Stochastic Multi-Person 3D Motion Forecasting
This addresses the need for realistic multi-person motion prediction in applications like robotics and animation, though it builds incrementally on existing generative models.
The paper tackles the problem of forecasting diverse and socially plausible 3D motions for multiple people, introducing a dual-level generative modeling framework that separately handles individual motion and social interactions, achieving state-of-the-art results on benchmarks like CMU-Mocap, MuPoTS-3D, and SoMoF.
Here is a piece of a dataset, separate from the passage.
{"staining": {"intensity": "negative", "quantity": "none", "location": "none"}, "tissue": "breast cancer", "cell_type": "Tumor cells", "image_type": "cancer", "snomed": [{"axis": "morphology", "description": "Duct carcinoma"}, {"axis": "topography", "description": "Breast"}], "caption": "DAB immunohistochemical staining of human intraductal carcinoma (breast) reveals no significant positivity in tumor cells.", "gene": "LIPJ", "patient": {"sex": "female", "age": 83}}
This paper aims to deal with the ignored real-world complexities in prior work on human motion forecasting, emphasizing the social properties of multi-person motion, the diversity of motion and social interactions, and the complexity of articulated motion. To this end, we introduce a novel task of stochastic multi-person 3D motion forecasting. We propose a dual-level generative modeling framework that separately models independent individual motion at the local level and social interactions at the global level. Notably, this dual-level modeling mechanism can be achieved within a shared generative model, through introducing learnable latent codes that represent intents of future motion and switching the codes' modes of operation at different levels. Our framework is general; we instantiate it with different generative models, including generative adversarial networks and diffusion models, and various multi-person forecasting models. Extensive experiments on CMU-Mocap, MuPoTS-3D, and SoMoF benchmarks show that our approach produces diverse and accurate multi-person predictions, significantly outperforming the state of the art.